Flamigo is still pre-1.0.

That means the framework is already usable, but you should still expect some API and template changes while the architecture settles through real app usage.

What feels stable already

These parts are now structurally solid enough that I would expect only incremental changes:

  • the events package and event bus direction
  • the strategies split between local registries and namespaced routers
  • the injection API and startup wiring model
  • the transport/http and transport/websocket package boundaries
  • the generated project shape around domains, api, and adapters

What may still change before 1.0

These parts are still more likely to move as apps put pressure on the framework:

  • generated template details
  • exact transport adapter scaffolding
  • naming and ergonomics around helpers and optional packages
  • documentation structure and examples

The core architectural direction should be much more stable than the exact convenience APIs around it.
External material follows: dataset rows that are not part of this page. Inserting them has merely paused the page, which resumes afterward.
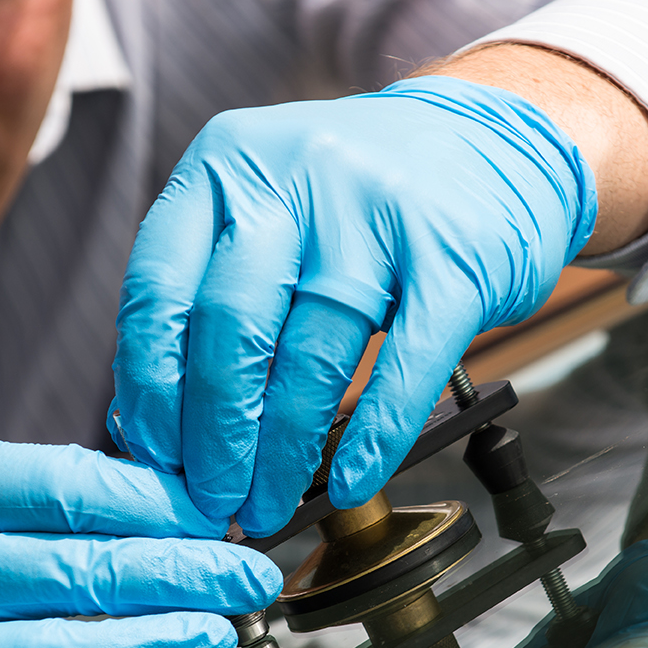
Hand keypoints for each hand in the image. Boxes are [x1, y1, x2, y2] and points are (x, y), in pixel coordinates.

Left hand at [109, 75, 596, 534]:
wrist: (496, 143)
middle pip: (231, 330)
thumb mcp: (272, 212)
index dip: (151, 388)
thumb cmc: (363, 199)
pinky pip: (405, 369)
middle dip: (215, 436)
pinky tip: (352, 481)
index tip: (158, 454)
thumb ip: (209, 291)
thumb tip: (151, 417)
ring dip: (283, 455)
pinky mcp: (456, 260)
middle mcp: (298, 177)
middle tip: (214, 497)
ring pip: (312, 358)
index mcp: (231, 163)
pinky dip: (374, 440)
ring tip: (268, 504)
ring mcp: (380, 215)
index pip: (159, 289)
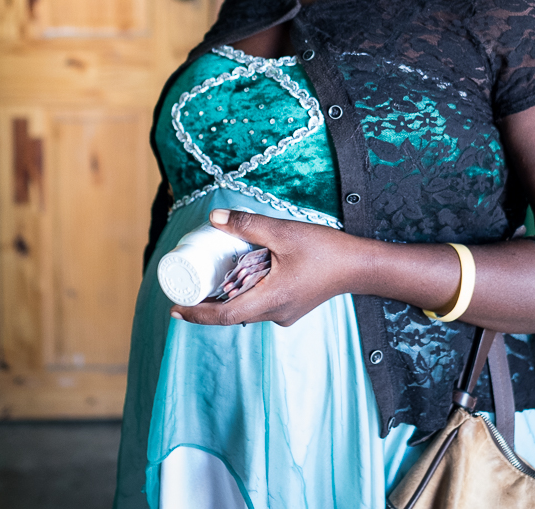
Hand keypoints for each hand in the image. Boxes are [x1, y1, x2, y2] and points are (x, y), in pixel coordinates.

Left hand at [172, 208, 358, 326]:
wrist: (359, 266)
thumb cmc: (325, 250)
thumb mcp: (283, 232)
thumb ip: (248, 225)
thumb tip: (214, 219)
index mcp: (269, 301)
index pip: (223, 316)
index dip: (196, 314)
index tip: (175, 309)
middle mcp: (274, 314)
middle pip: (232, 313)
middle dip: (208, 301)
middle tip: (188, 285)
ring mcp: (284, 314)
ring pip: (246, 309)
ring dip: (228, 296)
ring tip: (211, 276)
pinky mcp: (291, 308)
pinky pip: (260, 304)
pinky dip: (246, 292)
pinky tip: (243, 274)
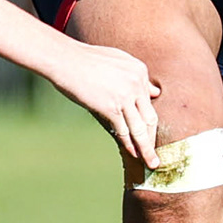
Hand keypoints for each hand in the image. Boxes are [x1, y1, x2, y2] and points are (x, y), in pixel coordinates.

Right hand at [46, 41, 160, 167]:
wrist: (65, 60)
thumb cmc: (86, 60)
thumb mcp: (118, 61)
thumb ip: (136, 77)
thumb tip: (154, 92)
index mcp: (140, 71)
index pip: (149, 101)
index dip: (150, 120)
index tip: (151, 133)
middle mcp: (136, 83)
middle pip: (150, 118)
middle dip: (153, 139)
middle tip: (156, 155)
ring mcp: (125, 96)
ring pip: (140, 129)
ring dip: (146, 148)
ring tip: (151, 163)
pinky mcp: (110, 107)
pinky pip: (123, 131)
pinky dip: (128, 145)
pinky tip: (132, 154)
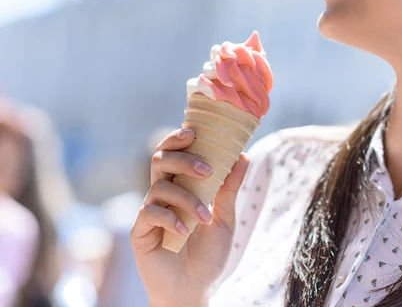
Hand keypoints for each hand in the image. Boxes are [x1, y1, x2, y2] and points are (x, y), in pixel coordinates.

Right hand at [130, 128, 250, 306]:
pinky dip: (171, 217)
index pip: (173, 153)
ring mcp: (150, 212)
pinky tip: (186, 231)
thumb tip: (243, 155)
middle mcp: (162, 195)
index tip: (194, 132)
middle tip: (206, 170)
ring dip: (187, 198)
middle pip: (160, 160)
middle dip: (183, 158)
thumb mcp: (225, 218)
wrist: (194, 288)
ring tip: (205, 218)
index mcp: (180, 186)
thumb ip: (230, 189)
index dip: (178, 139)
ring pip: (160, 186)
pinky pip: (150, 212)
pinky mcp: (140, 232)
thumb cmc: (208, 254)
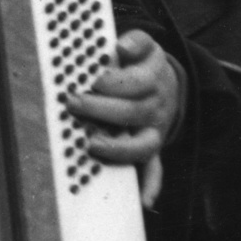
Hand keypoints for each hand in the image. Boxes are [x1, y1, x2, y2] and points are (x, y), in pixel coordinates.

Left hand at [68, 30, 180, 207]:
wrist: (167, 83)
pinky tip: (142, 200)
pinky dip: (150, 185)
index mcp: (152, 79)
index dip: (114, 82)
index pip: (136, 82)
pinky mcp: (150, 147)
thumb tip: (123, 45)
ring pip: (144, 145)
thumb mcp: (143, 45)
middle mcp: (155, 107)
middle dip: (101, 109)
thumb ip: (134, 41)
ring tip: (90, 144)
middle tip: (73, 102)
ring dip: (118, 148)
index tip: (93, 79)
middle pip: (133, 112)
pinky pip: (154, 170)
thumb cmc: (142, 63)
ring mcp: (154, 130)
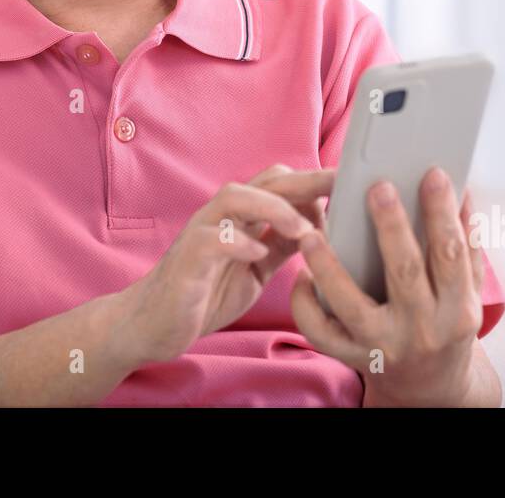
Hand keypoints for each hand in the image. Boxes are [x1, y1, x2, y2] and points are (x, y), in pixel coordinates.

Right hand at [115, 164, 333, 366]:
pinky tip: (258, 254)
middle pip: (266, 181)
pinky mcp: (188, 258)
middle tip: (341, 184)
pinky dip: (238, 243)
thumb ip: (280, 246)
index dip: (315, 181)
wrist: (153, 323)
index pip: (281, 184)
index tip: (350, 184)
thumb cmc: (204, 293)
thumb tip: (318, 229)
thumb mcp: (256, 270)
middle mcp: (222, 216)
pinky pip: (213, 240)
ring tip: (303, 230)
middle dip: (306, 181)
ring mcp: (202, 233)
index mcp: (241, 217)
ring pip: (236, 197)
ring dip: (273, 208)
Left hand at [290, 166, 485, 406]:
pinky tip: (301, 274)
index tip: (433, 174)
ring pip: (352, 305)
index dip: (443, 213)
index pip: (452, 254)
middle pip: (406, 272)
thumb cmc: (447, 324)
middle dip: (392, 227)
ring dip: (329, 267)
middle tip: (378, 186)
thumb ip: (466, 243)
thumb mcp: (466, 290)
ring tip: (312, 233)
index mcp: (457, 309)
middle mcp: (422, 330)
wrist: (431, 389)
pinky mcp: (353, 358)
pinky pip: (321, 332)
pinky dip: (306, 304)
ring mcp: (384, 346)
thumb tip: (461, 188)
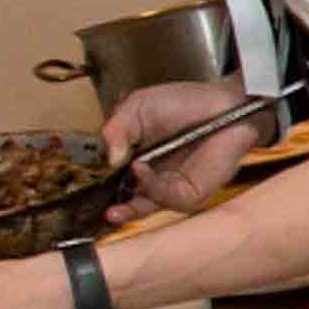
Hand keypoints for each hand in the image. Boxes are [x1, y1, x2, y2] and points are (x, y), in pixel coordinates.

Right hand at [103, 76, 267, 218]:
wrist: (225, 105)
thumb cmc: (185, 104)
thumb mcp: (138, 108)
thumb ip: (116, 128)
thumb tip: (108, 158)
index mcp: (134, 159)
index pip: (110, 179)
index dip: (97, 181)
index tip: (84, 178)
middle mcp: (150, 179)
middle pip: (122, 201)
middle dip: (106, 202)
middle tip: (91, 199)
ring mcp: (169, 189)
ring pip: (141, 205)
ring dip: (126, 195)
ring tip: (122, 172)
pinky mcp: (189, 194)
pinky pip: (164, 198)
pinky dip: (149, 186)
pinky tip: (139, 169)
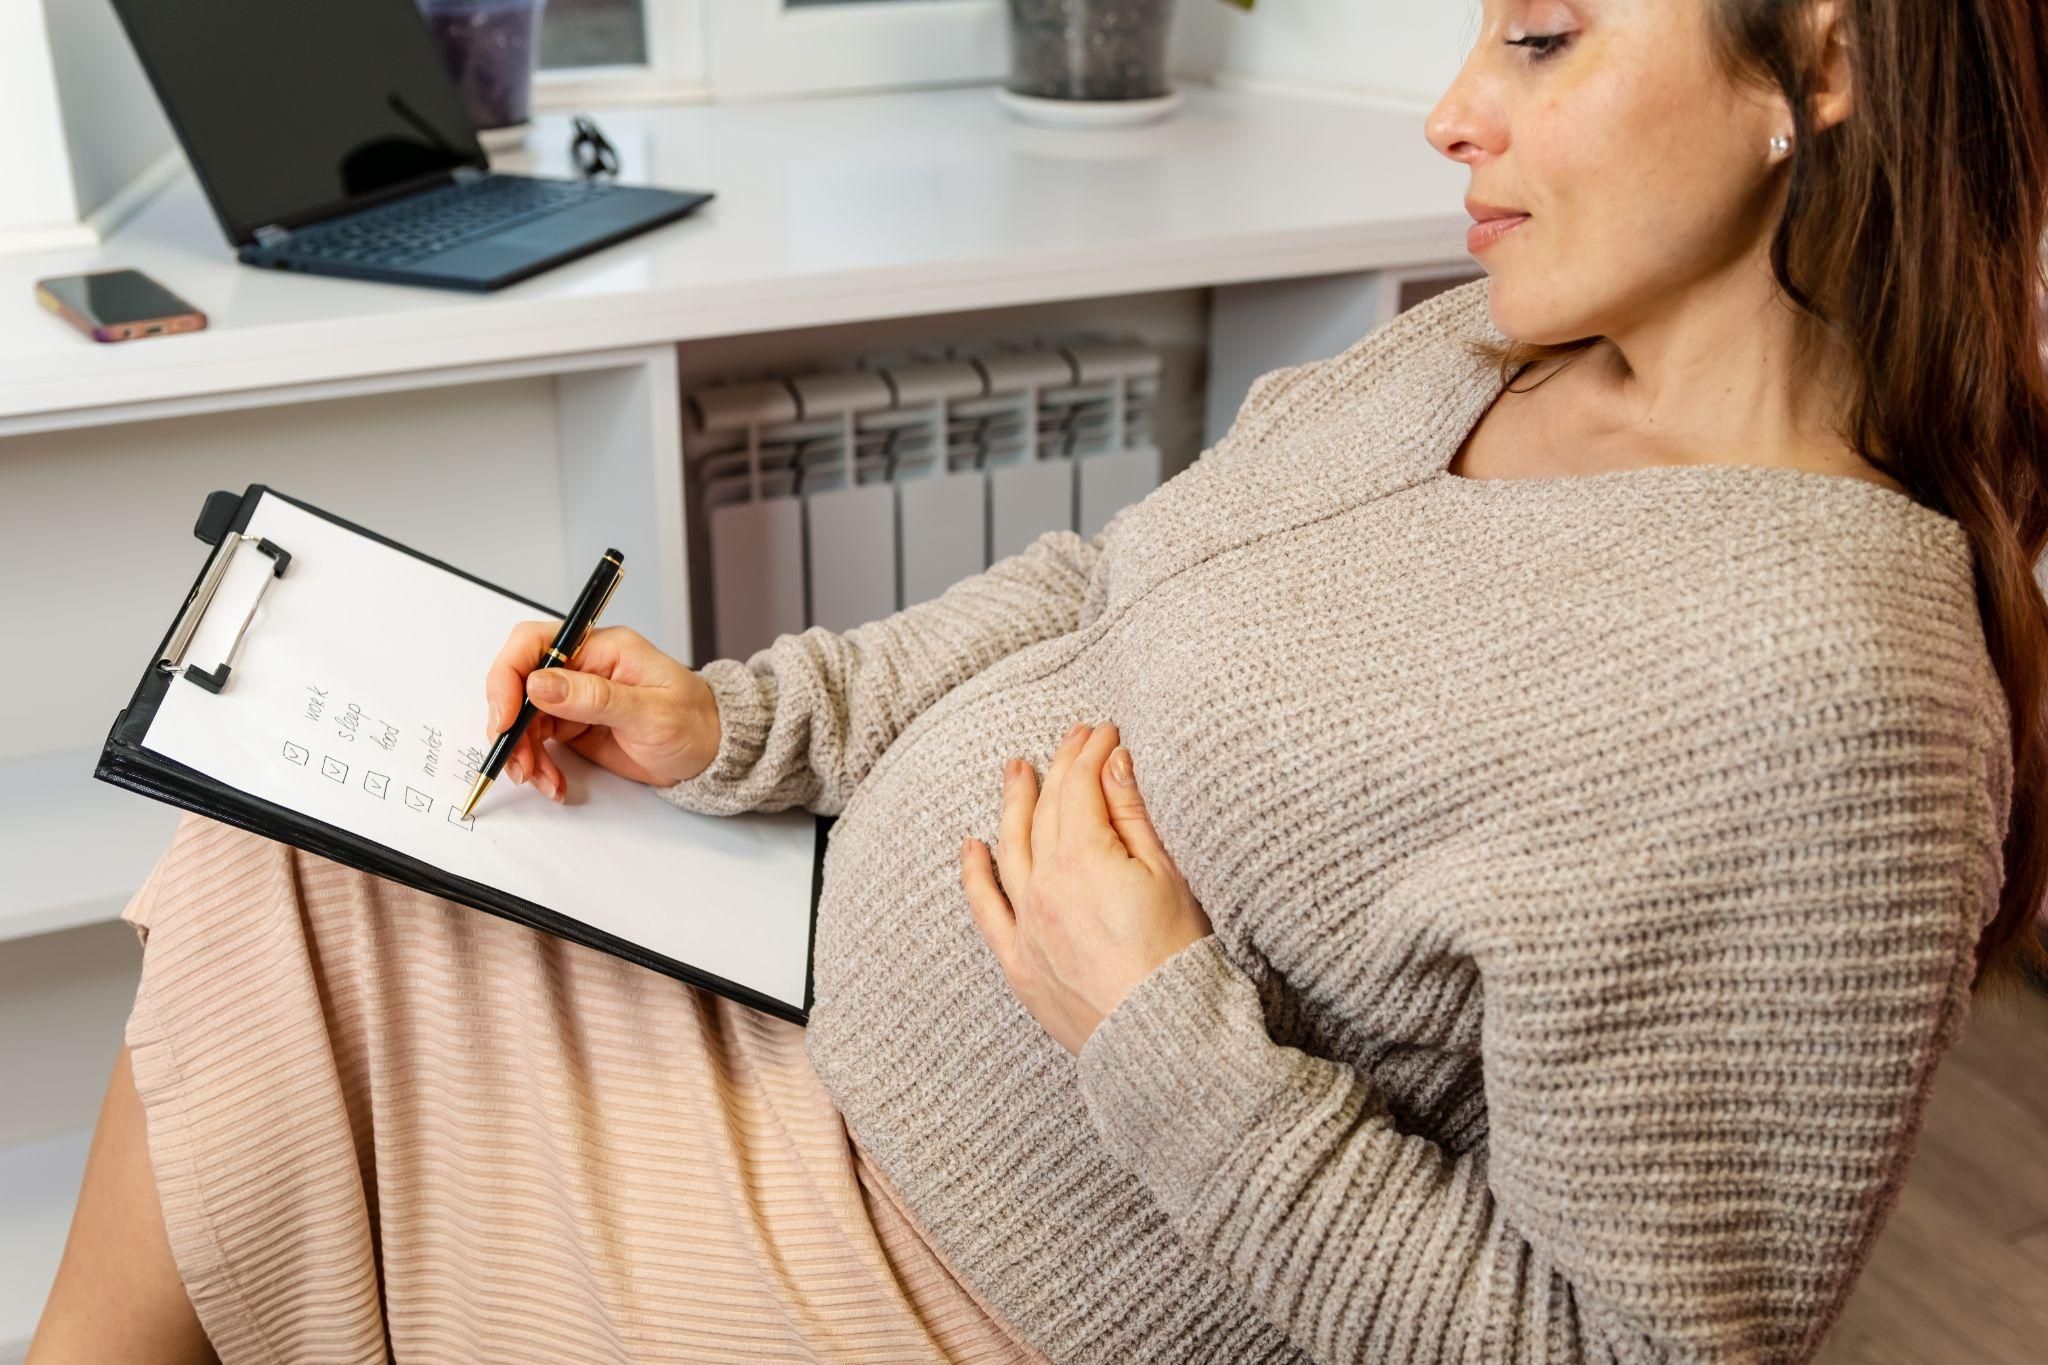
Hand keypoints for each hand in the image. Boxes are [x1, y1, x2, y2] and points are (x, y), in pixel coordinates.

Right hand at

When Flamigo is a good fit today

Flamigo is already a good fit if:

  • you are comfortable with pre-1.0 libraries
  • you want a domain-first, hexagonal Go backend
  • you are willing to update app code when templates or convenience APIs improve

You may want to wait a bit longer if:

  • you want a large batteries-included web platform
  • you do not want to absorb any migration cost before 1.0

Versioning

Flamigo plans to follow semantic versioning.

That means the intent is:

  • 1.x and above should use major versions for breaking changes
  • minor versions should add functionality in a backwards-compatible way
  • patch versions should focus on fixes and smaller improvements

Until Flamigo reaches 1.0.0, versions below 1.0.x may still introduce breaking changes. That is intentional for the current stage of the project while the architecture, APIs, and project templates continue to settle through real usage.